What is being asked: Everything in the data below is to be reproduced without any deviation.

Given data:

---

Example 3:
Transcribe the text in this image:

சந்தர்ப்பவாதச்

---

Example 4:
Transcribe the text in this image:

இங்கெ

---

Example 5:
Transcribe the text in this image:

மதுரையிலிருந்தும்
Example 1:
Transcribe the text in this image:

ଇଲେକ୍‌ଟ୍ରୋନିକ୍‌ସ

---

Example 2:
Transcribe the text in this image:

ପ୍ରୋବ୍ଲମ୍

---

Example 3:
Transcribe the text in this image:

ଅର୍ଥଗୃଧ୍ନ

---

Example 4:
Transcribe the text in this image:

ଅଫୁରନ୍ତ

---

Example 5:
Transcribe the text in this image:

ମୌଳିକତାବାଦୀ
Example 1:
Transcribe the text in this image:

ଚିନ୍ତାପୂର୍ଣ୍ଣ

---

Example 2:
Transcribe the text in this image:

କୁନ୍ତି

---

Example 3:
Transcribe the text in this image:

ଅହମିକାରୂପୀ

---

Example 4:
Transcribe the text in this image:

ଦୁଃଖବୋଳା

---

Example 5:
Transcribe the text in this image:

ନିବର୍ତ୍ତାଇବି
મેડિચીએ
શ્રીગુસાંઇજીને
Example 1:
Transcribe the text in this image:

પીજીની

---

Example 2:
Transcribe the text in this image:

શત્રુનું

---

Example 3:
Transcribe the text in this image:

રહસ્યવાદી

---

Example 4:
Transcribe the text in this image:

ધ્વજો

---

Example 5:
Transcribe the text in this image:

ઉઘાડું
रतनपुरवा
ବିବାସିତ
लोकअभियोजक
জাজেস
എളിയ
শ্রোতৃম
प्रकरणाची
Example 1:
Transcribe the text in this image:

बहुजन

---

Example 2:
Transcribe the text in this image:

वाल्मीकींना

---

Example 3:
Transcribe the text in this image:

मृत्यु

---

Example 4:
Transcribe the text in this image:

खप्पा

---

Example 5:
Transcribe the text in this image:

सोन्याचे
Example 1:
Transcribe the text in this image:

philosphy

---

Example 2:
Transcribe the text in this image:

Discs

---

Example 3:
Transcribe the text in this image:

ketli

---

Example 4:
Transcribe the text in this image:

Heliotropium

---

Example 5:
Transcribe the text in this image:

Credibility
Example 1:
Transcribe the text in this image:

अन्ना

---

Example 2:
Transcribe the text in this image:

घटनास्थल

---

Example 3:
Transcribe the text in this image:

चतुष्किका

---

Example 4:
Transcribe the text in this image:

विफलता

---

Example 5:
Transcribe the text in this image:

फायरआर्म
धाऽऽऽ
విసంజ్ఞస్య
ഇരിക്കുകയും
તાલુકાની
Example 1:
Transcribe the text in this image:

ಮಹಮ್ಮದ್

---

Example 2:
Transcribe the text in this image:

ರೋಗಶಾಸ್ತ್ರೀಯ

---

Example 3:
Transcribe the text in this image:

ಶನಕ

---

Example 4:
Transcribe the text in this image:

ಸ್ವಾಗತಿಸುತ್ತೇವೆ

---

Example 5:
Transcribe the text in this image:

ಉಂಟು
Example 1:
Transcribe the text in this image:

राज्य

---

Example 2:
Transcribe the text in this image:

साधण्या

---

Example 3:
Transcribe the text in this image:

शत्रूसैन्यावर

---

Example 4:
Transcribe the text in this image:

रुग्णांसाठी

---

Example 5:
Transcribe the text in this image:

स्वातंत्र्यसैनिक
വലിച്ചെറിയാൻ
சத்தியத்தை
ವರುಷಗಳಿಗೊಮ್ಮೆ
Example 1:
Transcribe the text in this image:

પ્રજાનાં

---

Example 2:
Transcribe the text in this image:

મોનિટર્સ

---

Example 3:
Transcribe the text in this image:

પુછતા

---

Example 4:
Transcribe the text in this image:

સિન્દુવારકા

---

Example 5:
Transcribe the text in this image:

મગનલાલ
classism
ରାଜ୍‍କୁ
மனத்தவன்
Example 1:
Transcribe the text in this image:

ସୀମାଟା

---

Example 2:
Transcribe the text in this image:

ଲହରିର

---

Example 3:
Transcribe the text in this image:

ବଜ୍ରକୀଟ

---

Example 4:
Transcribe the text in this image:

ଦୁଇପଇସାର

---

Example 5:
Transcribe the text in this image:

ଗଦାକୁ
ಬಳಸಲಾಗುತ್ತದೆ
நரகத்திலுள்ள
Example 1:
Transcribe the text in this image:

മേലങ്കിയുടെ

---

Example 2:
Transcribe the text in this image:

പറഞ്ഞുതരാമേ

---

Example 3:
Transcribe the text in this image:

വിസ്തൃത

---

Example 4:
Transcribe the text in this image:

Exercise result:
---

Example 3:
Transcribe the text in this image:

சந்தர்ப்பவாதச்

---

Example 4:
Transcribe the text in this image:

இங்கெ

---

Example 5:
Transcribe the text in this image:

மதுரையிலிருந்தும்
Example 1:
Transcribe the text in this image:

ଇଲେକ୍‌ଟ୍ରୋନିକ୍‌ସ

---

Example 2:
Transcribe the text in this image:

ପ୍ରୋବ୍ଲମ୍

---

Example 3:
Transcribe the text in this image:

ଅର୍ଥଗୃଧ୍ନ

---

Example 4:
Transcribe the text in this image:

ଅଫୁରନ୍ତ

---

Example 5:
Transcribe the text in this image:

ମୌଳିକତାବାଦୀ
Example 1:
Transcribe the text in this image:

ଚିନ୍ତାପୂର୍ଣ୍ଣ

---

Example 2:
Transcribe the text in this image:

କୁନ୍ତି

---

Example 3:
Transcribe the text in this image:

ଅହମିକାରୂପୀ

---

Example 4:
Transcribe the text in this image:

ଦୁଃଖବୋଳା

---

Example 5:
Transcribe the text in this image:

ନିବର୍ତ୍ତାଇବି
મેડિચીએ
શ્રીગુસાંઇજીને
Example 1:
Transcribe the text in this image:

પીજીની

---

Example 2:
Transcribe the text in this image:

શત્રુનું

---

Example 3:
Transcribe the text in this image:

રહસ્યવાદી

---

Example 4:
Transcribe the text in this image:

ધ્વજો

---

Example 5:
Transcribe the text in this image:

ઉઘાડું
रतनपुरवा
ବିବାସିତ
लोकअभियोजक
জাজেস
എളിയ
শ্রোতৃম
प्रकरणाची
Example 1:
Transcribe the text in this image:

बहुजन

---

Example 2:
Transcribe the text in this image:

वाल्मीकींना

---

Example 3:
Transcribe the text in this image:

मृत्यु

---

Example 4:
Transcribe the text in this image:

खप्पा

---

Example 5:
Transcribe the text in this image:

सोन्याचे
Example 1:
Transcribe the text in this image:

philosphy

---

Example 2:
Transcribe the text in this image:

Discs

---

Example 3:
Transcribe the text in this image:

ketli

---

Example 4:
Transcribe the text in this image:

Heliotropium

---

Example 5:
Transcribe the text in this image:

Credibility
Example 1:
Transcribe the text in this image:

अन्ना

---

Example 2:
Transcribe the text in this image:

घटनास्थल

---

Example 3:
Transcribe the text in this image:

चतुष्किका

---

Example 4:
Transcribe the text in this image:

विफलता

---

Example 5:
Transcribe the text in this image:

फायरआर्म
धाऽऽऽ
విసంజ్ఞస్య
ഇരിക്കുകയും
તાલુકાની
Example 1:
Transcribe the text in this image:

ಮಹಮ್ಮದ್

---

Example 2:
Transcribe the text in this image:

ರೋಗಶಾಸ್ತ್ರೀಯ

---

Example 3:
Transcribe the text in this image:

ಶನಕ

---

Example 4:
Transcribe the text in this image:

ಸ್ವಾಗತಿಸುತ್ತೇವೆ

---

Example 5:
Transcribe the text in this image:

ಉಂಟು
Example 1:
Transcribe the text in this image:

राज्य

---

Example 2:
Transcribe the text in this image:

साधण्या

---

Example 3:
Transcribe the text in this image:

शत्रूसैन्यावर

---

Example 4:
Transcribe the text in this image:

रुग्णांसाठी

---

Example 5:
Transcribe the text in this image:

स्वातंत्र्यसैनिक
വലിച്ചെറിയാൻ
சத்தியத்தை
ವರುಷಗಳಿಗೊಮ್ಮೆ
Example 1:
Transcribe the text in this image:

પ્રજાનાં

---

Example 2:
Transcribe the text in this image:

મોનિટર્સ

---

Example 3:
Transcribe the text in this image:

પુછતા

---

Example 4:
Transcribe the text in this image:

સિન્દુવારકા

---

Example 5:
Transcribe the text in this image:

મગનલાલ
classism
ରାଜ୍‍କୁ
மனத்தவன்
Example 1:
Transcribe the text in this image:

ସୀମାଟା

---

Example 2:
Transcribe the text in this image:

ଲହରିର

---

Example 3:
Transcribe the text in this image:

ବଜ୍ରକୀଟ

---

Example 4:
Transcribe the text in this image:

ଦୁଇପଇସାର

---

Example 5:
Transcribe the text in this image:

ଗଦାକୁ
ಬಳಸಲಾಗುತ್ತದೆ
நரகத்திலுள்ள
Example 1:
Transcribe the text in this image:

മേലങ്കിയുടെ

---

Example 2:
Transcribe the text in this image:

പറഞ്ഞുതരാമേ

---

Example 3:
Transcribe the text in this image:

വിസ്തൃത

---

Example 4:
Transcribe the text in this image:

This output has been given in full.